═════ RECORD SET ═════
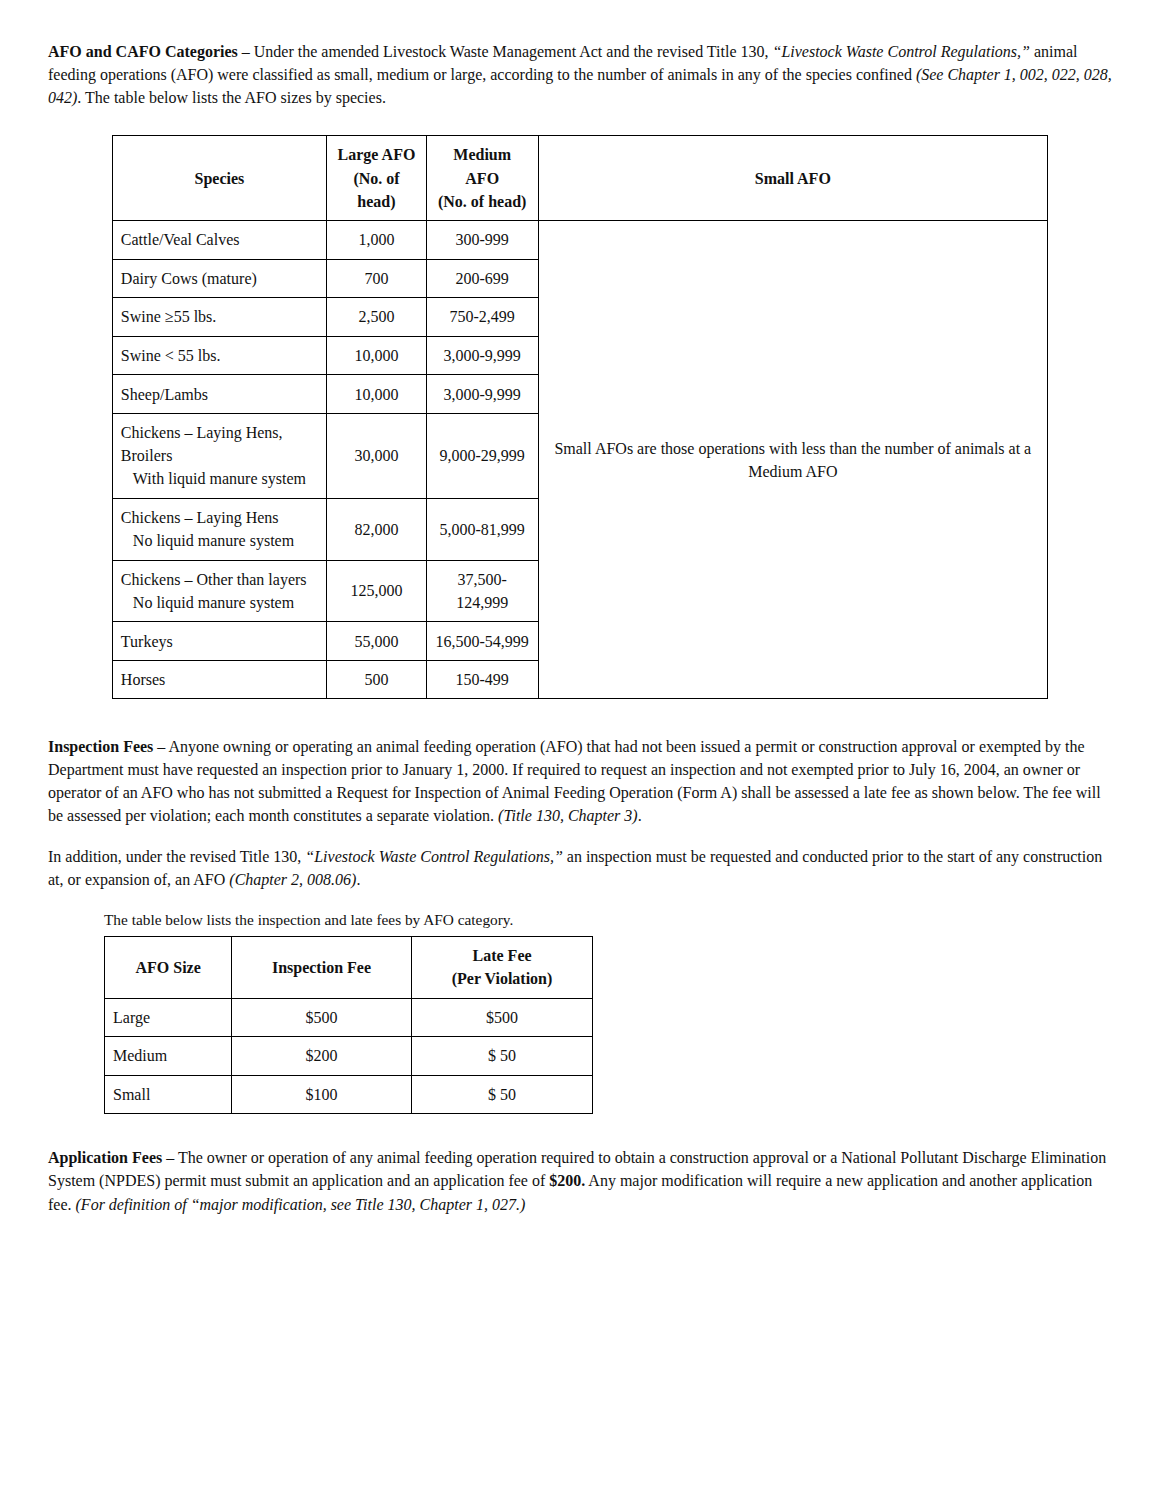AFO and CAFO Categories – Under the amended Livestock Waste Management Act and the revised Title 130, “Livestock Waste Control Regulations,” animal feeding operations (AFO) were classified as small, medium or large, according to the number of animals in any of the species confined (See Chapter 1, 002, 022, 028, 042). The table below lists the AFO sizes by species.
| Species | Large AFO (No. of head) | Medium AFO (No. of head) | Small AFO |
| --- | --- | --- | --- |
| Cattle/Veal Calves | 1,000 | 300-999 | Small AFOs are those operations with less than the number of animals at a Medium AFO |
| Dairy Cows (mature) | 700 | 200-699 |
| Swine ≥55 lbs. | 2,500 | 750-2,499 |
| Swine < 55 lbs. | 10,000 | 3,000-9,999 |
| Sheep/Lambs | 10,000 | 3,000-9,999 |
| Chickens – Laying Hens, Broilers With liquid manure system | 30,000 | 9,000-29,999 |
| Chickens – Laying Hens No liquid manure system | 82,000 | 5,000-81,999 |
| Chickens – Other than layers No liquid manure system | 125,000 | 37,500-124,999 |
| Turkeys | 55,000 | 16,500-54,999 |
| Horses | 500 | 150-499 |
Inspection Fees – Anyone owning or operating an animal feeding operation (AFO) that had not been issued a permit or construction approval or exempted by the Department must have requested an inspection prior to January 1, 2000. If required to request an inspection and not exempted prior to July 16, 2004, an owner or operator of an AFO who has not submitted a Request for Inspection of Animal Feeding Operation (Form A) shall be assessed a late fee as shown below. The fee will be assessed per violation; each month constitutes a separate violation. (Title 130, Chapter 3).
In addition, under the revised Title 130, “Livestock Waste Control Regulations,” an inspection must be requested and conducted prior to the start of any construction at, or expansion of, an AFO (Chapter 2, 008.06).
The table below lists the inspection and late fees by AFO category.
| AFO Size | Inspection Fee | Late Fee (Per Violation) |
| --- | --- | --- |
| Large | $500 | $500 |
| Medium | $200 | $ 50 |
| Small | $100 | $ 50 |
Application Fees – The owner or operation of any animal feeding operation required to obtain a construction approval or a National Pollutant Discharge Elimination System (NPDES) permit must submit an application and an application fee of $200. Any major modification will require a new application and another application fee. (For definition of “major modification, see Title 130, Chapter 1, 027.)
═════
Your answer must consist of the entries, unchanged, with no pictures in it.

AFO and CAFO Categories – Under the amended Livestock Waste Management Act and the revised Title 130, “Livestock Waste Control Regulations,” animal feeding operations (AFO) were classified as small, medium or large, according to the number of animals in any of the species confined (See Chapter 1, 002, 022, 028, 042). The table below lists the AFO sizes by species.
| Species | Large AFO (No. of head) | Medium AFO (No. of head) | Small AFO |
| --- | --- | --- | --- |
| Cattle/Veal Calves | 1,000 | 300-999 | Small AFOs are those operations with less than the number of animals at a Medium AFO |
| Dairy Cows (mature) | 700 | 200-699 |
| Swine ≥55 lbs. | 2,500 | 750-2,499 |
| Swine < 55 lbs. | 10,000 | 3,000-9,999 |
| Sheep/Lambs | 10,000 | 3,000-9,999 |
| Chickens – Laying Hens, Broilers With liquid manure system | 30,000 | 9,000-29,999 |
| Chickens – Laying Hens No liquid manure system | 82,000 | 5,000-81,999 |
| Chickens – Other than layers No liquid manure system | 125,000 | 37,500-124,999 |
| Turkeys | 55,000 | 16,500-54,999 |
| Horses | 500 | 150-499 |
Inspection Fees – Anyone owning or operating an animal feeding operation (AFO) that had not been issued a permit or construction approval or exempted by the Department must have requested an inspection prior to January 1, 2000. If required to request an inspection and not exempted prior to July 16, 2004, an owner or operator of an AFO who has not submitted a Request for Inspection of Animal Feeding Operation (Form A) shall be assessed a late fee as shown below. The fee will be assessed per violation; each month constitutes a separate violation. (Title 130, Chapter 3).
In addition, under the revised Title 130, “Livestock Waste Control Regulations,” an inspection must be requested and conducted prior to the start of any construction at, or expansion of, an AFO (Chapter 2, 008.06).
The table below lists the inspection and late fees by AFO category.
| AFO Size | Inspection Fee | Late Fee (Per Violation) |
| --- | --- | --- |
| Large | $500 | $500 |
| Medium | $200 | $ 50 |
| Small | $100 | $ 50 |
Application Fees – The owner or operation of any animal feeding operation required to obtain a construction approval or a National Pollutant Discharge Elimination System (NPDES) permit must submit an application and an application fee of $200. Any major modification will require a new application and another application fee. (For definition of “major modification, see Title 130, Chapter 1, 027.)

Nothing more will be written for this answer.